[Page-level text extractions]
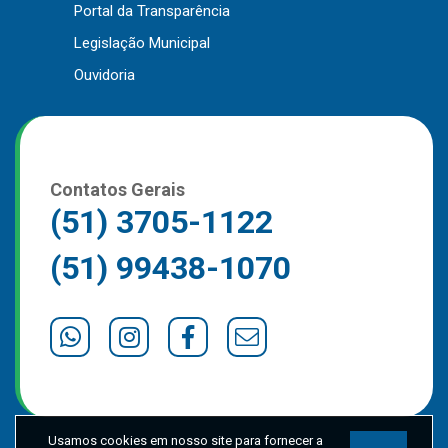
Portal da Transparência
Outros
Legislação Municipal
Downloads
Ouvidoria
Notícias
Contato
Página Inicial
Contatos Gerais
(51) 3705-1122
(51) 99438-1070
Usamos cookies em nosso site para fornecer a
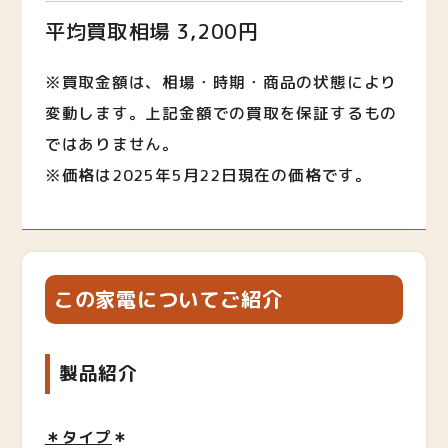
平均買取相場 3,200円
※買取金額は、相場・時期・商品の状態により
変動します。上記金額での買取を保証するもの
ではありません。
※価格は2025年5月22日現在の価格です。
この家電についてご紹介
製品紹介
＊タイプ
＊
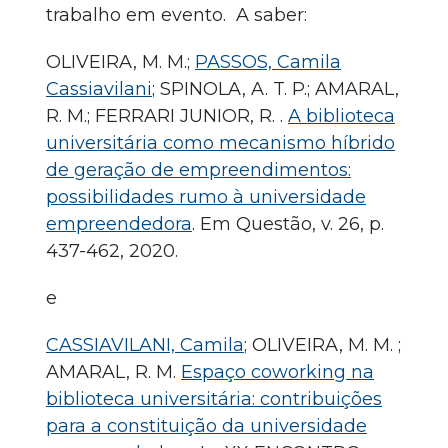
trabalho em evento. A saber:
OLIVEIRA, M. M.;
PASSOS, Camila
Cassiavilani
; SPINOLA, A. T. P.; AMARAL,
R. M.; FERRARI JUNIOR, R. .
A biblioteca
universitária como mecanismo híbrido
de geração de empreendimentos:
possibilidades rumo à universidade
empreendedora
. Em Questão, v. 26, p.
437-462, 2020.
e
CASSIAVILANI, Camila
; OLIVEIRA, M. M. ;
AMARAL, R. M.
Espaço coworking na
biblioteca universitária: contribuições
para a constituição da universidade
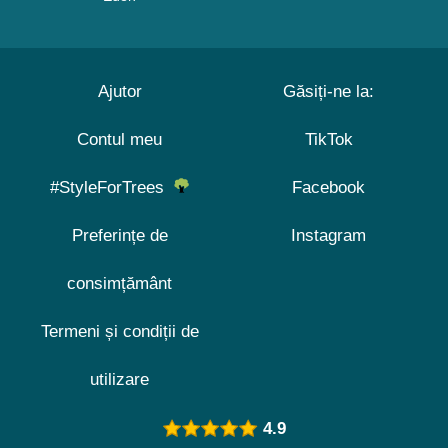
Ajutor
Găsiți-ne la:
Contul meu
TikTok
#StyleForTrees
Facebook
Preferințe de
Instagram
consimțământ
Termeni și condiții de
utilizare
4.9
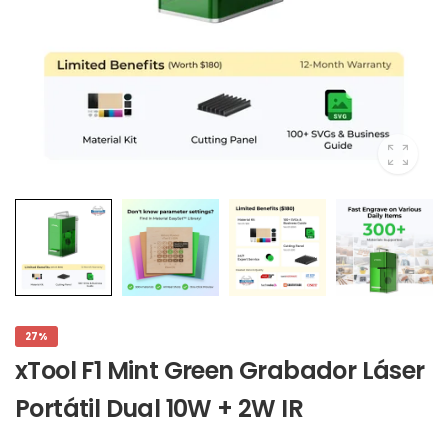
27%
xTool F1 Mint Green Grabador Láser
Portátil Dual 10W + 2W IR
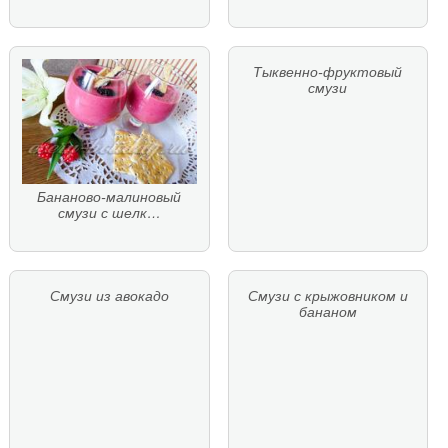
Тыквенно-фруктовый
смузи
Бананово-малиновый
смузи с шелк…
Смузи из авокадо
Смузи с крыжовником и
бананом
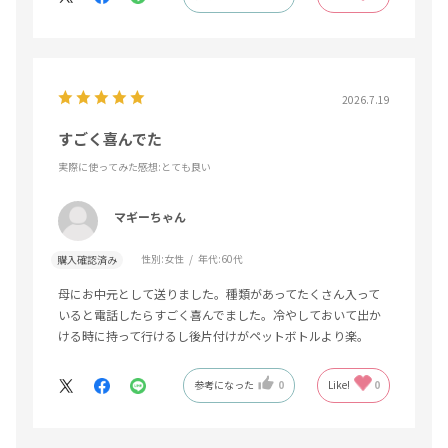
2026.7.19
すごく喜んでた
実際に使ってみた感想
:とても良い
マギーちゃん
性別:
女性
年代:
60代
購入確認済み
母にお中元として送りました。種類があってたくさん入って
いると電話したらすごく喜んでました。冷やしておいて出か
ける時に持って行けるし後片付けがペットボトルより楽。
参考になった
0
Like!
0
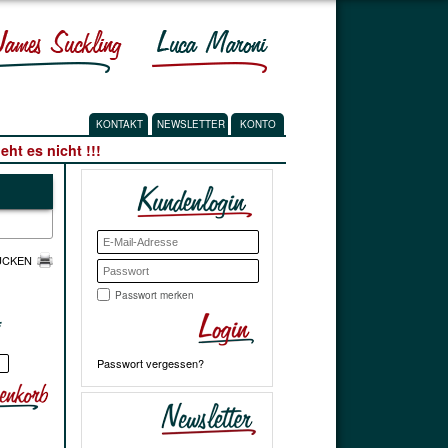
KONTAKT
NEWSLETTER
KONTO
ht es nicht !!!
UCKEN
Passwort merken
*
Passwort vergessen?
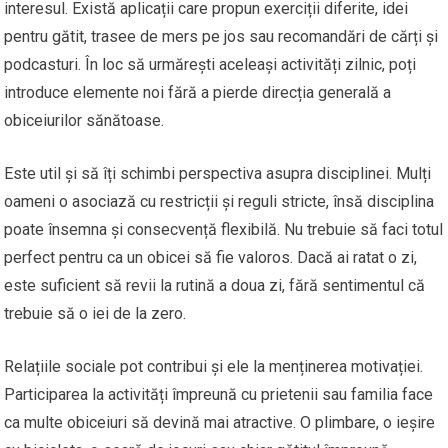
interesul. Există aplicații care propun exerciții diferite, idei
pentru gătit, trasee de mers pe jos sau recomandări de cărți și
podcasturi. În loc să urmărești aceleași activități zilnic, poți
introduce elemente noi fără a pierde direcția generală a
obiceiurilor sănătoase.
Este util și să îți schimbi perspectiva asupra disciplinei. Mulți
oameni o asociază cu restricții și reguli stricte, însă disciplina
poate însemna și consecvență flexibilă. Nu trebuie să faci totul
perfect pentru ca un obicei să fie valoros. Dacă ai ratat o zi,
este suficient să revii la rutină a doua zi, fără sentimentul că
trebuie să o iei de la zero.
Relațiile sociale pot contribui și ele la menținerea motivației.
Participarea la activități împreună cu prietenii sau familia face
ca multe obiceiuri să devină mai atractive. O plimbare, o ieșire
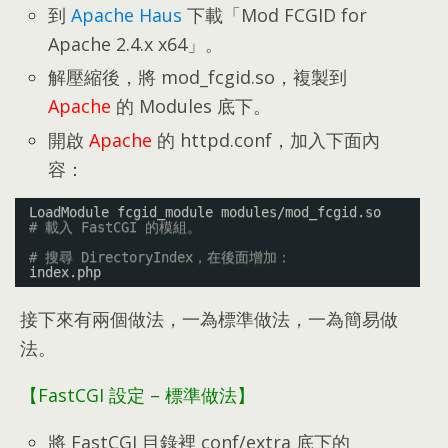
到
Apache Haus
下載「Mod FCGID for
Apache 2.4.x x64」
。
解壓縮後
，
將 mod_fcgid.so
，
複製到
Apache
的 Modules 底下
。
開啟
Apache
的 httpd.conf
，
加入下面內
容
：
LoadModule fcgid_module modules
/mod_fcgid
.so
# 載入 FastCGI 的模組。
# 搜尋 DirectoryIndex，在後面增加：
index.php
接下來有兩個做法
，
一為標準做法
，
一為簡易做
法
。
【FastCGI 設定
–
標準做法】
將 FastCGI 目錄裡 conf/extra 底下的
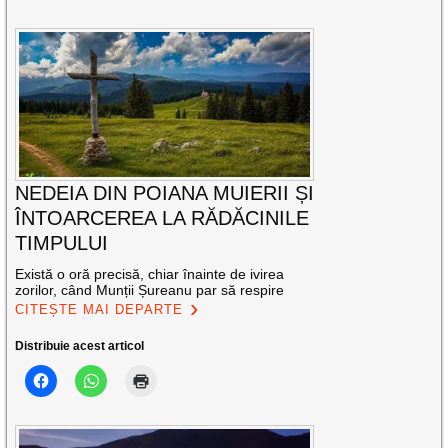
NEDEIA DIN POIANA MUIERII ȘI
ÎNTOARCEREA LA RĂDĂCINILE
TIMPULUI
Există o oră precisă, chiar înainte de ivirea
zorilor, când Munții Șureanu par să respire
CITEȘTE MAI DEPARTE
Distribuie acest articol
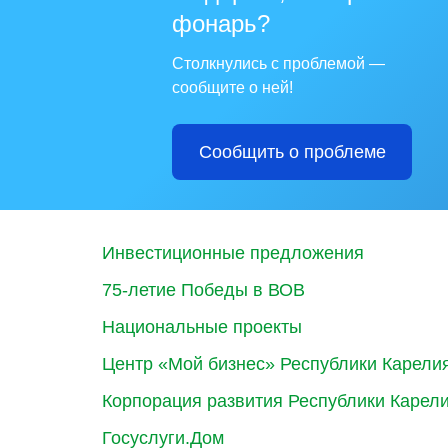
фонарь?
Столкнулись с проблемой —
сообщите о ней!
Сообщить о проблеме
Инвестиционные предложения
75-летие Победы в ВОВ
Национальные проекты
Центр «Мой бизнес» Республики Карели
Корпорация развития Республики Карел
Госуслуги.Дом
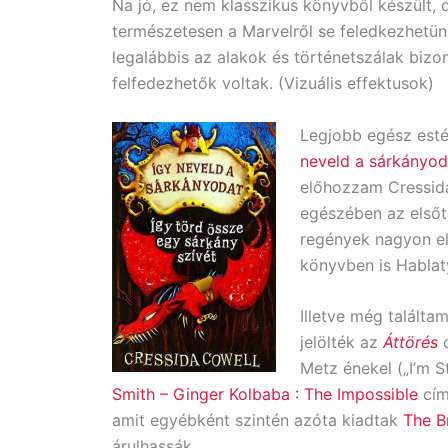
Na jó, ez nem klasszikus könyvből készült,
természetesen a Marvelről se feledkezhetünk
legalábbis az alakok és történetszálak biz
felfedezhetők voltak. (Vizuális effektusok)
Legjobb egész estés
neveld a sárkányod
előhozzam Cressida
egészében az első
regények nagyon el
könyvben is Hablat
Illetve még találta
jelölték az
Áttörés
c
Metz énekel („I’m S
Smith – Ginger Kolbaba : The ​Impossible
cím
amit egyébként szintén azóta kiadtak
The B
árulhassák.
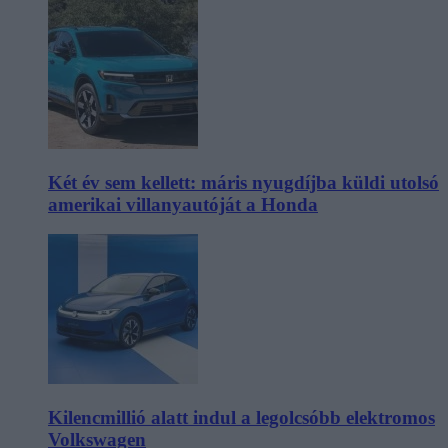
Két év sem kellett: máris nyugdíjba küldi utolsó
amerikai villanyautóját a Honda
Kilencmillió alatt indul a legolcsóbb elektromos
Volkswagen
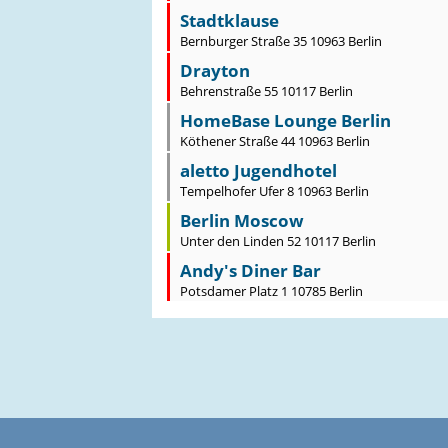
Stadtklause
Bernburger Straße 35 10963 Berlin
Drayton
Behrenstraße 55 10117 Berlin
HomeBase Lounge Berlin
Köthener Straße 44 10963 Berlin
aletto Jugendhotel
Tempelhofer Ufer 8 10963 Berlin
Berlin Moscow
Unter den Linden 52 10117 Berlin
Andy's Diner Bar
Potsdamer Platz 1 10785 Berlin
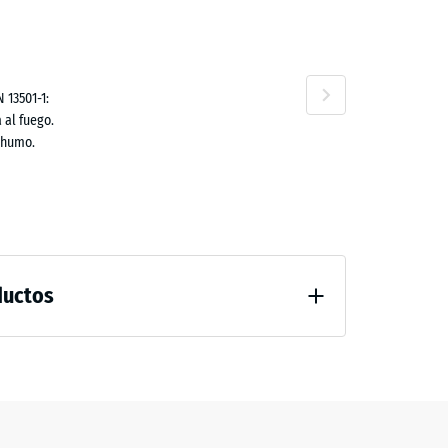
,50 €
no
 13501-1:
 al fuego.
 humo.
,70 €
ductos
guación notable
fricción aprox. 0,6
60 €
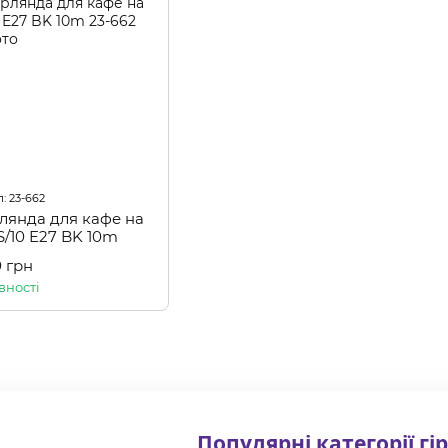
: 23-662
рлянда для кафе на
S/10 E27 BK 10m
0 грн
вності
Популярні категорії гі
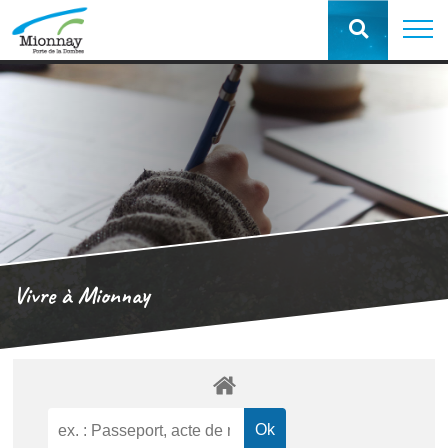
Vivre à Mionnay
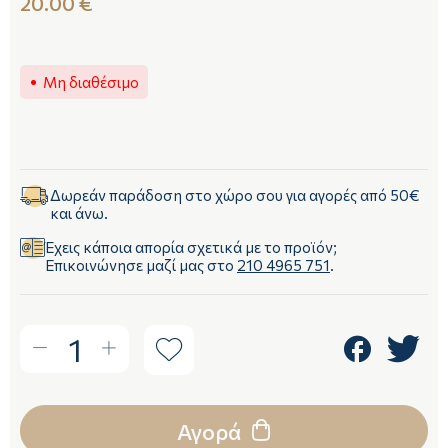
20.00 €
Μη διαθέσιμο
Δωρεάν παράδοση στο χώρο σου για αγορές από 50€
και άνω.
Έχεις κάποια απορία σχετικά με το προϊόν;
Επικοινώνησε μαζί μας στο
210 4965 751
.
1
Αγορά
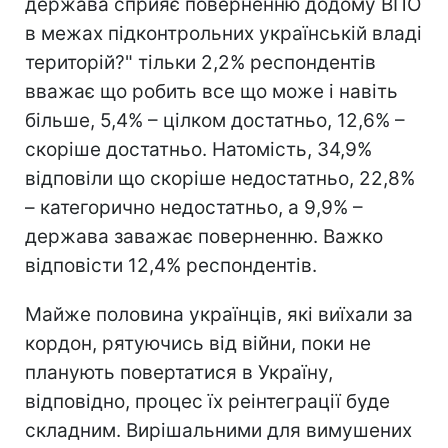
держава сприяє поверненню додому ВПО
в межах підконтрольних українській владі
територій?" тільки 2,2% респондентів
вважає що робить все що може і навіть
більше, 5,4% – цілком достатньо, 12,6% –
скоріше достатньо. Натомість, 34,9%
відповіли що скоріше недостатньо, 22,8%
– категорично недостатньо, а 9,9% –
держава заважає поверненню. Важко
відповісти 12,4% респондентів.
Майже половина українців, які виїхали за
кордон, рятуючись від війни, поки не
планують повертатися в Україну,
відповідно, процес їх реінтеграції буде
складним. Вирішальними для вимушених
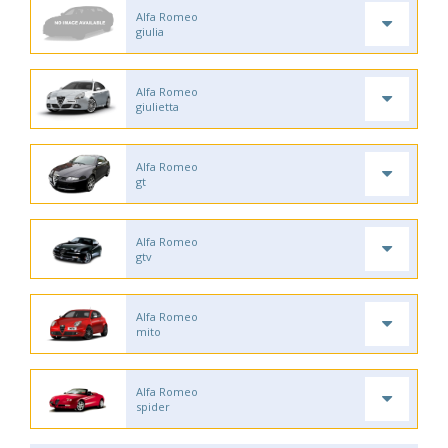
Alfa Romeo
giulia
Alfa Romeo
giulietta
Alfa Romeo
gt
Alfa Romeo
gtv
Alfa Romeo
mito
Alfa Romeo
spider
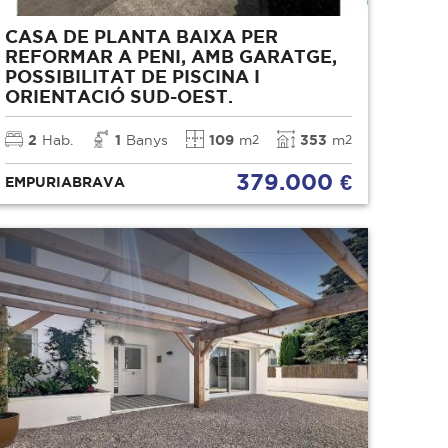
CASA DE PLANTA BAIXA PER
REFORMAR A PENI, AMB GARATGE,
POSSIBILITAT DE PISCINA I
ORIENTACIÓ SUD-OEST.
2
Hab.
1
Banys
109
m
353
m
2
2
379.000 €
EMPURIABRAVA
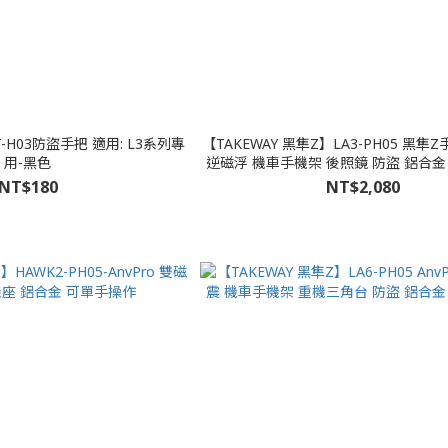
盜手把 適用: L3系列專
【TAKEWAY 黑隼Z】LA3-PH05 黑隼Z手
用-黑色
逆磁浮 機車手機架 後照鏡 防盜 鋁合金
NT$180
NT$2,080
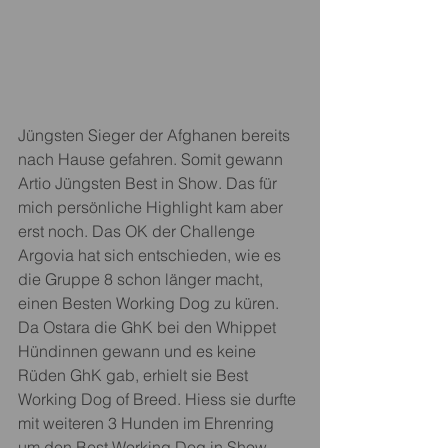
Jüngsten Sieger der Afghanen bereits 
nach Hause gefahren. Somit gewann 
Artio Jüngsten Best in Show. Das für 
mich persönliche Highlight kam aber 
erst noch. Das OK der Challenge 
Argovia hat sich entschieden, wie es 
die Gruppe 8 schon länger macht, 
einen Besten Working Dog zu küren. 
Da Ostara die GhK bei den Whippet 
Hündinnen gewann und es keine 
Rüden GhK gab, erhielt sie Best 
Working Dog of Breed. Hiess sie durfte 
mit weiteren 3 Hunden im Ehrenring 
um den Best Working Dog in Show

● **Exercise objective**
Go through the entries above and copy out each line that contains the string "conf".

● **Expected output**
的 httpd.conf
將 FastCGI 目錄裡 conf/extra 底下的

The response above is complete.